In 1907, he also met his future wife, Teresa Hyde, who at the time worked as a nurse. The two married three years later in 1910. Over many years, the two built a sizeable family complete with four sons. Seeing as Manhattan’s shoebox apartments were far too small for such a litter, the couple relocated to a home in the artist colony of New Rochelle, Connecticut.

Over the course of the next decade, Phillips’s style ushered in a new era of art, culture, fashion, and design. His work took the United States from the Edwardian Era and brought it into the Roaring Twenties. He produced work for advertisements, books, stamps, magazines, posters, calendars, streetcar signs, prints, and silverware. He created 62 covers for Good Housekeeping, 70 for Life Magazine, and countless others for Vogue, Collier’s, Liberty, McCall’s, Ladies’ Home Journal, Women’s Home Companion, and of course from 1920-1923, The Saturday Evening Post.

His artwork generated vast personal wealth the artist used to enjoy his life in the countryside. Coles once stated that his favorite activities were painting, pigeon farming (raised and sold over 30,000 annually), singing in the University Glee Club of New York with his fraternity brothers, and playing baseball with his boys.

Unfortunately, his life was cut short by tuberculosis of the kidney. Diagnosed in 1924, he spent the next three years searching out European sanitarium treatment options. The family lived in Switzerland and Italy from 1925 to 1926 before returning to New Rochelle in 1927. Phillips spent the day of his death in bed with his wife by his side while friend and colleague J.C. Leyendecker took his four sons to the Charles Lindbergh Parade on 5th Avenue. He died at age 47 of respiratory failure.

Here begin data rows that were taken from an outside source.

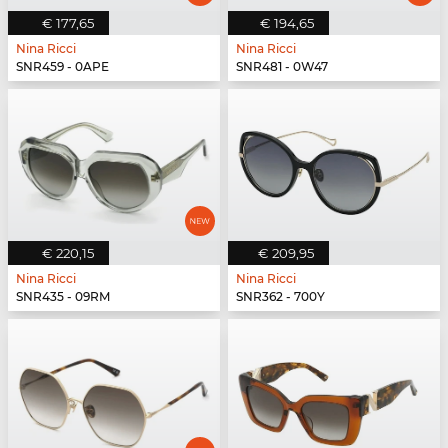
€ 177,65
€ 194,65
Nina Ricci
Nina Ricci
SNR459 - 0APE
SNR481 - 0W47
€ 220,15
€ 209,95
Nina Ricci
Nina Ricci
SNR435 - 09RM
SNR362 - 700Y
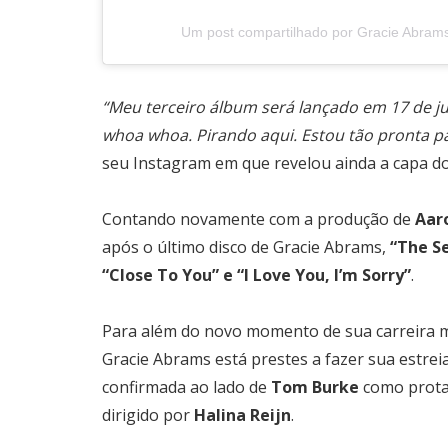
Um post compartilhado por Gracie Abram
“Meu terceiro álbum será lançado em 17 de julh
whoa whoa. Pirando aqui. Estou tão pronta pa
seu Instagram em que revelou ainda a capa do
Contando novamente com a produção de
Aar
após o último disco de Gracie Abrams,
“The Se
“Close To You” e “I Love You, I’m Sorry”
.
Para além do novo momento de sua carreira m
Gracie Abrams está prestes a fazer sua estreia
confirmada ao lado de
Tom Burke
como prota
dirigido por
Halina Reijn
.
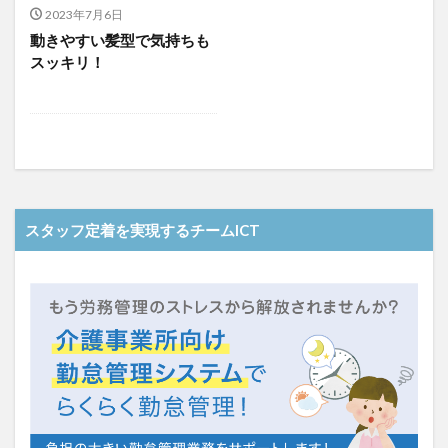
介護人材政策研究会
介護保険
介護保険請求
2023年7月6日
動きやすい髪型で気持ちも
介護手荒れ
介護施設
介護現場
介護福祉士
スッキリ！
介護福祉士国家試験
介護職員等ベースアップ等支援加算
介護記録
企業理念
回想法
住宅型有料老人ホーム
働き続けたい介護現場
優しさ
処遇改善加算
助成金
勤務形態一覧
勤務表
勤怠管理
千の風・河内
厚生労働省
吉田貴宏
名古屋市緑区
和光苑
和泉市
スタッフ定着を実現するチームICT
改善
新年度
介護ICT
言葉の力
組織力向上
経済産業省
結の樹 天白
老健
聖ヨゼフ寮
職場環境の変革
肌荒れ
自己肯定感
芳賀沙織
茨城県大子町
行動心理学
補助金
見守り
計測データ共有システム
組織作り
訪問介護
認定介護福祉士
認知症
豆知識
速乾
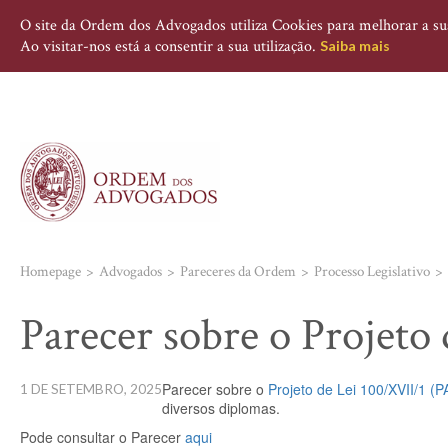
O site da Ordem dos Advogados utiliza Cookies para melhorar a sua 
Ao visitar-nos está a consentir a sua utilização.
Saiba mais
Homepage
Advogados
Pareceres da Ordem
Processo Legislativo
Parecer sobre o Projeto
Parecer sobre o
Projeto de Lei 100/XVII/1 (P
1 DE SETEMBRO, 2025
diversos diplomas.
Pode consultar o Parecer
aqui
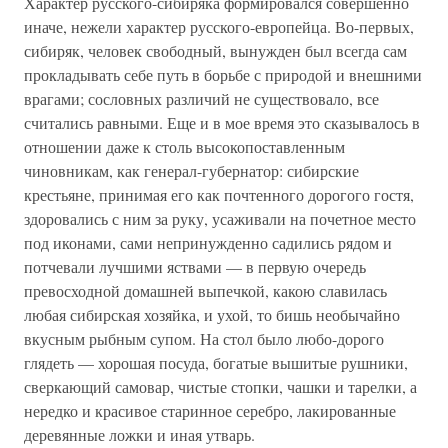
Характер русского-сибиряка формировался совершенно
иначе, нежели характер русского-европейца. Во-первых,
сибиряк, человек свободный, вынужден был всегда сам
прокладывать себе путь в борьбе с природой и внешними
врагами; сословных различий не существовало, все
считались равными. Еще и в мое время это сказывалось в
отношении даже к столь высокопоставленным
чиновникам, как генерал-губернатор: сибирские
крестьяне, принимая его как почтенного дорогого гостя,
здоровались с ним за руку, усаживали на почетное место
под иконами, сами непринужденно садились рядом и
потчевали лучшими яствами — в первую очередь
превосходной домашней выпечкой, какою славилась
любая сибирская хозяйка, и ухой, то бишь необычайно
вкусным рыбным супом. На стол было любо-дорого
глядеть — хорошая посуда, богатые вышитые рушники,
сверкающий самовар, чистые стопки, чашки и тарелки, а
нередко и красивое старинное серебро, лакированные
деревянные ложки и иная утварь.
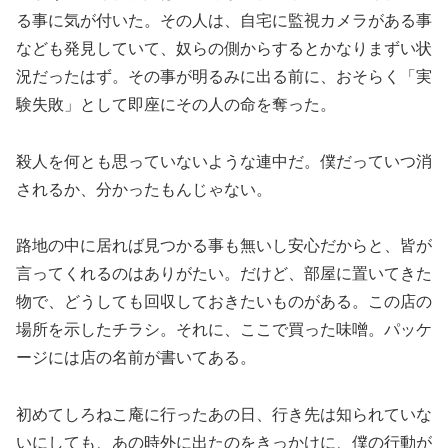
る事に気が付いた。その人は、自宅に監視カメラがある事
なども発見していて、奴らの側からするとかなりまずい状
況だったはず。その事が明るみに出る前に、おそらく「実
験失敗」として即座にその人の命を奪った。
殺人を何とも思っていないような連中だ。僕だっていつ消
されるか、分かったもんじゃない。
路地の中に居れば見つかる事も無いし安心だからと、皆が
言ってくれるのはありがたい。だけど、部屋に置いてきた
物で、どうしても回収しておきたいものがある。この店の
場所を示したチラシ。それに、ここで買った味噌。パッケ
ージには店の名前が書いてある。
初めてしろねこ庵に行ったあの日、行き先は知られていな
いにしても、あの時外に出たのをきっかけに、僕の行動が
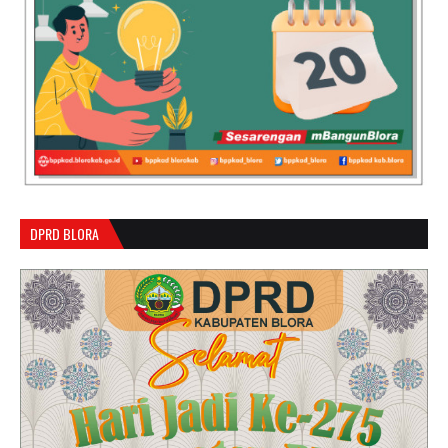
DPRD BLORA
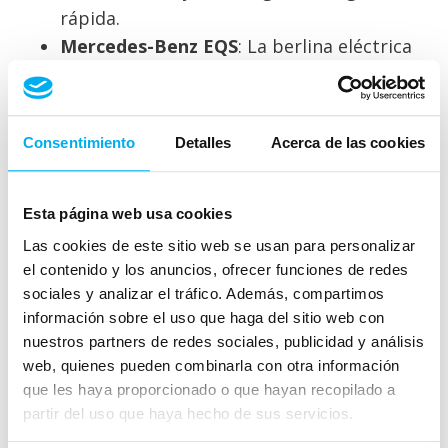
rápida.
Mercedes-Benz EQS
: La berlina eléctrica
más lujosa con hasta
780 km de
autonomía
, pantallas digitales MBUX
Hyperscreen y un interior premium.
Consentimiento
Detalles
Acerca de las cookies
Mercedes-Benz GLA 250e Híbrido
Enchufable
: Combina un motor de
combustión con un sistema eléctrico que
Esta página web usa cookies
permite hasta
70 km en modo eléctrico
.
Las cookies de este sitio web se usan para personalizar
el contenido y los anuncios, ofrecer funciones de redes
Beneficios de la nueva gama
sociales y analizar el tráfico. Además, compartimos
información sobre el uso que haga del sitio web con
de Mercedes-Benz de
nuestros partners de redes sociales, publicidad y análisis
web, quienes pueden combinarla con otra información
vehículos Híbridos y Eléctricos
que les haya proporcionado o que hayan recopilado a
partir del uso que haya hecho de sus servicios.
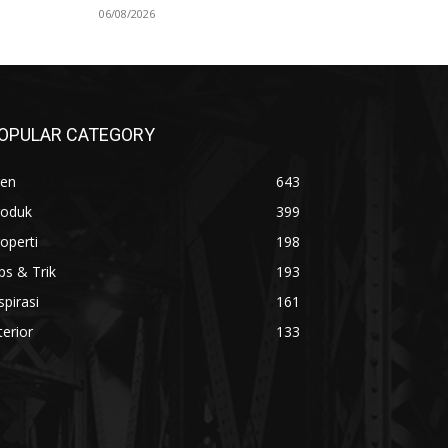
06/08/2026
OPULAR CATEGORY
ren
643
roduk
399
operti
198
ps & Trik
193
spirasi
161
terior
133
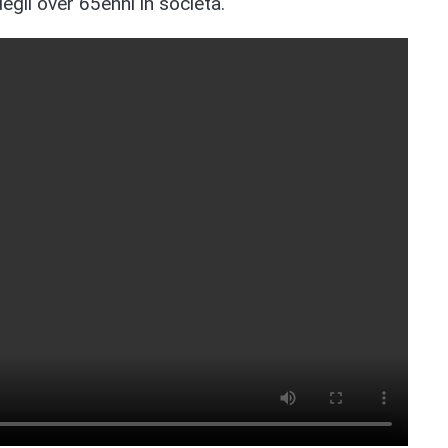
 degli over 65enni in società.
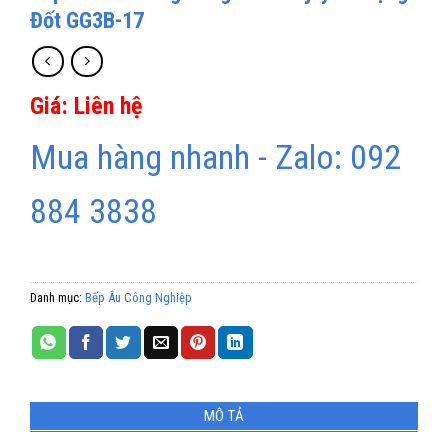
Đốt GG3B-17
Giá: Liên hệ
Mua hàng nhanh - Zalo: 092
884 3838
Danh mục:
Bếp Âu Công Nghiệp
MÔ TẢ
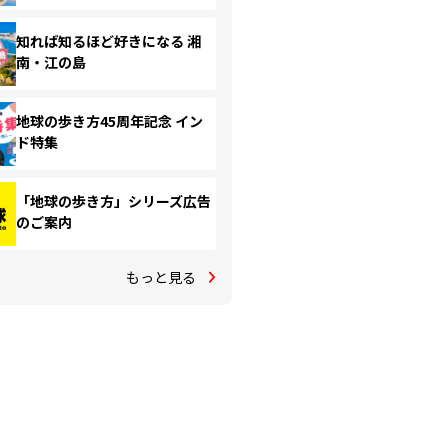
知れば知るほど好きになる 湘
南・江の島
地球の歩き方45周年記念 イン
ド特集
「地球の歩き方」シリーズ広告
のご案内
もっと見る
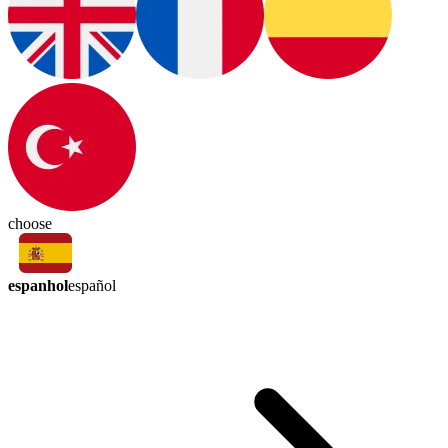
choose
espanhol
español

Coles Phillips is now recognized as the singular artist of his generation who invented the popular “fade away” style. His models brought an elegant grace to the twentieth century’s rising tide of wealth and parties. As such, The Society of Illustrators inducted Phillips into their Hall of Fame in 1993. Today, many of his original illustrations are on display in the Delaware Museum of Art.